Does the church contribute to a broken world?

By Jim Skillington

In an article I wrote last year for Ministry Matters, I suggested religious leaders prepare a "public violence" sermon in advance so when public violence occurs in their community they will have already given some thought about what they might say. But as a colleague keeps telling me, we never think it will really happen to us.

Dozens of religious leaders in what had been known as the safest community in South Florida faced an unimaginable horror last week when a mass shooting occurred at the local high school. For those leaders who had already planned an evening Ash Wednesday service, they were faced with the immediate challenge of making a service relevant. Across the board, however, they needed to be able to proclaim how their faith could allow such a tragedy.

When public violence comes to your community, how will your faith leaders respond? How will you respond?

Some of the houses of worship broadcast their services online -- Ash Wednesday evening, prayer vigils and Sunday morning. Presbyterian Disaster Assistance (PDA) offered a prayer and sent members of its rapid response team to provide support for churches. Other religious organizations announced services and released special statements.

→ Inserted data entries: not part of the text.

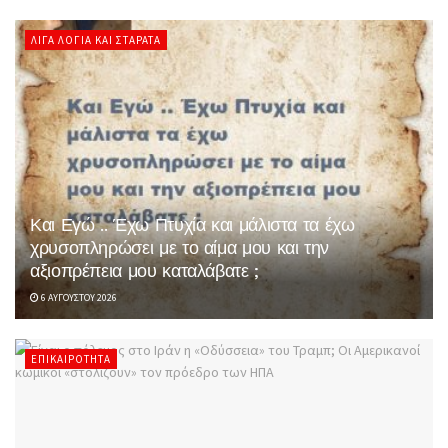
ΛΊΓΑ ΛΌΓΙΑ ΚΑΙ ΣΤΑΡΆΤΑ
Και Εγώ .. Έχω Πτυχία και μάλιστα τα έχω
χρυσοπληρώσει με το αίμα μου και την
αξιοπρέπεια μου καταλάβατε ;
6 ΑΥΓΟΎΣΤΟΥ 2026
ΕΠΙΚΑΙΡΌΤΗΤΑ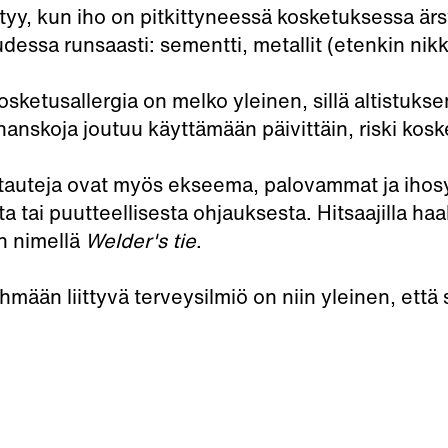
yy, kun iho on pitkittyneessä kosketuksessa ärsy
udessa runsaasti: sementti, metallit (etenkin nikkel
ketusallergia on melko yleinen, sillä altistuksen
ihanskoja joutuu käyttämään päivittäin, riski kos
titauteja ovat myös ekseema, palovammat ja ihosy
a tai puutteellisesta ohjauksesta. Hitsaajilla haa
n nimellä
Welder's tie
.
ään liittyvä terveysilmiö on niin yleinen, että s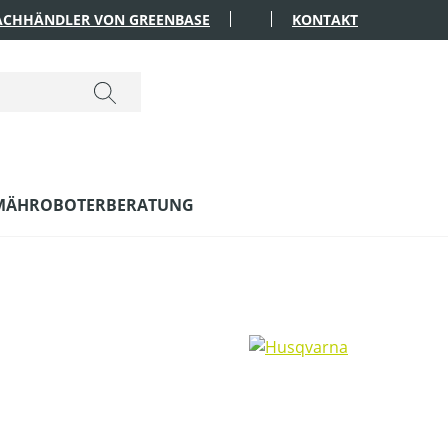
FACHHÄNDLER VON GREENBASE
KONTAKT
MÄHROBOTERBERATUNG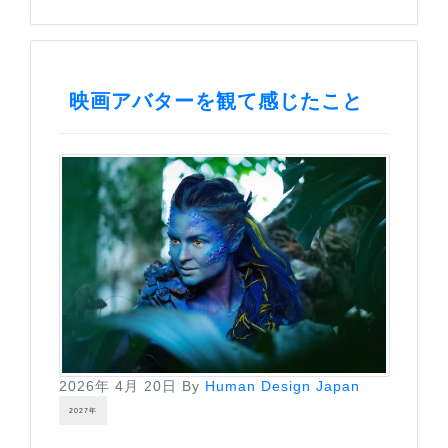
映画アバターを観て感じたこと
2026年 4月 20日
By
Human Design Japan
2027年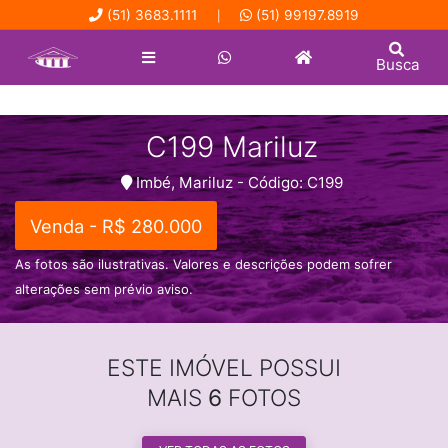
(51) 3683.1111
(51) 99197.8919
|
Busca
C199 Mariluz
Imbé, Mariluz - Código: C199
Venda - R$ 280.000
As fotos são ilustrativas. Valores e descrições podem sofrer
alterações sem prévio aviso.
ESTE IMÓVEL POSSUI
MAIS
6
FOTOS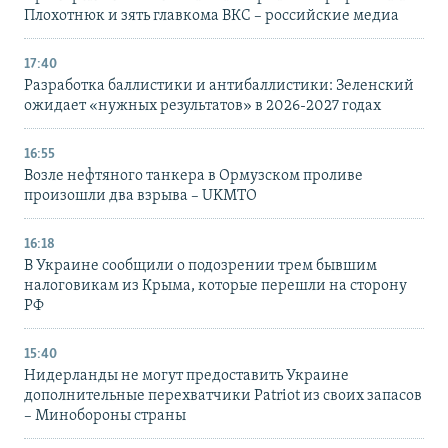
Плохотнюк и зять главкома ВКС – российские медиа
17:40
Разработка баллистики и антибаллистики: Зеленский
ожидает «нужных результатов» в 2026-2027 годах
16:55
Возле нефтяного танкера в Ормузском проливе
произошли два взрыва – UKMTO
16:18
В Украине сообщили о подозрении трем бывшим
налоговикам из Крыма, которые перешли на сторону
РФ
15:40
Нидерланды не могут предоставить Украине
дополнительные перехватчики Patriot из своих запасов
– Минобороны страны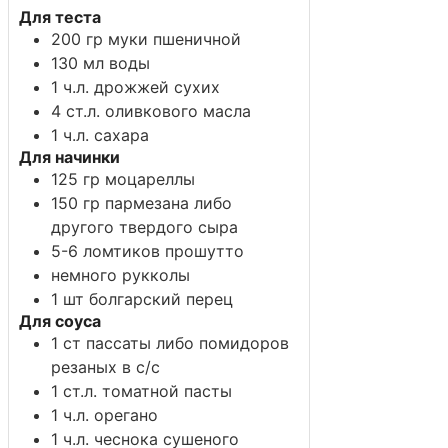
Для теста
200
гр
муки пшеничной
130
мл
воды
1
ч.л.
дрожжей
сухих
4
ст.л.
оливкового масла
1
ч.л.
сахара
Для начинки
125
гр
моцареллы
150
гр
пармезана
либо
другого твердого сыра
5-6
ломтиков
прошутто
немного
рукколы
1
шт
болгарский перец
Для соуса
1
ст
пассаты
либо помидоров
резаных в с/с
1
ст.л.
томатной пасты
1
ч.л.
орегано
1
ч.л.
чеснока
сушеного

The Rev. Dr. Vance Rains is the pastor of First Church, a United Methodist community located not far from the high school where the shooting took place last week. A frequent blogger, he has been writing his thoughts since the shooting. In a post entitled, What broke him? the day following the shooting he asks some hard questions about the role of the church.

"Maybe (the shooter) is broken because we are broken?" he wrote. "Maybe (the shooter is) broken because the world is so broken. Maybe the world is so broken because we – the Church – are doing so little about it."